For big actions we would get hundreds upon hundreds of comments that we would do our best to summarize and respond to. But that is all process. As long as you recognize the comment and show that you responded to it you can still do whatever you want. Comments aren’t prescriptive, they are just process.
The real bureaucratic ninja way to undermine unlawful regulations is to seed the administrative record with Easter eggs waiting to be found by outside groups (after you tell them where to find them). So, for example, a memo to the file that you write summarizing the results of a meeting between bosses in which they chose to go down some unlawful path. In which you write out in detail for the record what you advised and that what contrary path they took and why you feel it is illegal. Emails to the file, emails to colleagues to the file, etc. What you do is create a massive paper trail underlining how a particular course of action is illegal and contrary to whatever statute. And that the agency actually knows that what they are doing is illegal. That sort of thing is deadly in court.

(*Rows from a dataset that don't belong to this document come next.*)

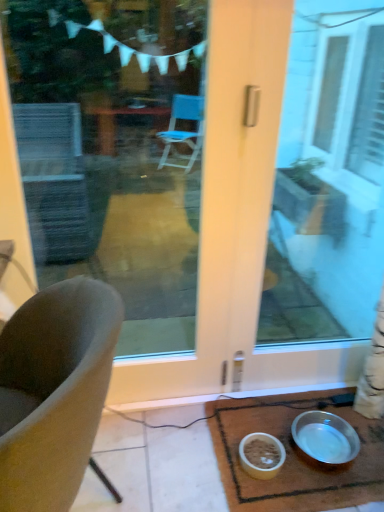
Question: From a real-world perspective, is soft gray cushion at left physically below transparent glass door at center, positioned as the 2th window screen in right-to-left order?

Choices:
 (A) no
 (B) yes

Answer: (B)

Question: Can transparent glass door at center, positioned as the 2th window screen in right-to-left order, be found inside soft gray cushion at left?

Choices:
 (A) no
 (B) yes

Answer: (A)

Question: Considering the relative positions of soft gray cushion at left and transparent glass door at center, the first window screen positioned from the left, in the image provided, is soft gray cushion at left behind transparent glass door at center, the first window screen positioned from the left,?

Choices:
 (A) yes
 (B) no

Answer: (B)

Question: Considering the relative sizes of soft gray cushion at left and transparent glass door at center, positioned as the 2th window screen in right-to-left order, in the image provided, is soft gray cushion at left bigger than transparent glass door at center, positioned as the 2th window screen in right-to-left order,?

Choices:
 (A) no
 (B) yes

Answer: (B)

Question: Is soft gray cushion at left wider than transparent glass door at center, positioned as the 2th window screen in right-to-left order?

Choices:
 (A) yes
 (B) no

Answer: (A)

Question: Is soft gray cushion at left aimed at transparent glass door at center, positioned as the 2th window screen in right-to-left order?

Choices:
 (A) no
 (B) yes

Answer: (A)

Question: Does transparent glass door at center, positioned as the 2th window screen in right-to-left order, lie behind metallic silver bowl at lower right?

Choices:
 (A) yes
 (B) no

Answer: (B)

Question: Does transparent glass door at center, the first window screen positioned from the left, have a smaller size compared to metallic silver bowl at lower right?

Choices:
 (A) no
 (B) yes

Answer: (A)

Question: Is transparent glass door at center, positioned as the 2th window screen in right-to-left order, aimed at metallic silver bowl at lower right?

Choices:
 (A) no
 (B) yes

Answer: (A)

Question: From a real-world perspective, is transparent glass door at center, positioned as the 2th window screen in right-to-left order, on top of metallic silver bowl at lower right?

Choices:
 (A) no
 (B) yes

Answer: (B)

Question: Is transparent glass door at center, positioned as the 2th window screen in right-to-left order, at the right side of metallic silver bowl at lower right?

Choices:
 (A) yes
 (B) no

Answer: (B)

Question: Is transparent glass door at center, the first window screen positioned from the left, not inside metallic silver bowl at lower right?

Choices:
 (A) no
 (B) yes

Answer: (B)

Question: Are metallic silver bowl at lower right and transparent glass door at center, the first window screen positioned from the left, making contact?

Choices:
 (A) no
 (B) yes

Answer: (A)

Your political appointee bosses aren’t even going to know you are doing it because they aren’t records clerks and have no idea what sort of things you are putting into the official record of decision for any particular action. And they won’t find out until the agency gets sued and it all comes out. And if you are really good at bureaucratese they won’t even really understand what you did.
You do need to keep careful notes of where to find what documents that you can pass on to the attorneys of whatever interest group is suing your agency. So they can “discover” them in discovery.
Ruckus
@Zelma:
Profit is important in any business. As a person who has owned 2 businesses, one in manufacturing and one in retail, I can easily and assuredly tell you that money is IMPORTANT. Because without it you will not stay in business. And you will often have far less of that money when that business ends. Or fails to make a PROFIT.
Now the biggest issue for all of us non business owners is how large is that PROFIT? And the reason for that is that a too large profit is making money too efficiently. Humanity isn’t efficient. We’ve created a too large profit generator. Money is a very, very highly regarded issue in humanity, often at the benefit of a too small minority. Do we need multi billionaires when people are starving, or without healthcare or food or housing or whatever? I’d venture to say, not all that much. But that isn’t how humanity works. In this country at least we do not have dictators or anarchy. But we do have a population that has the option of choice. And a sizable segment of the population have chosen to respect money and power over democracy. Why I have almost zero clue, other than money and power has a certain glamor and a profit all their own, and our country supports that to a certain degree. And I believe we as a country have been here before. The money wasn’t a big an issue – based upon the amount of money but one has to take into account of what money is worth and what BIG money is worth.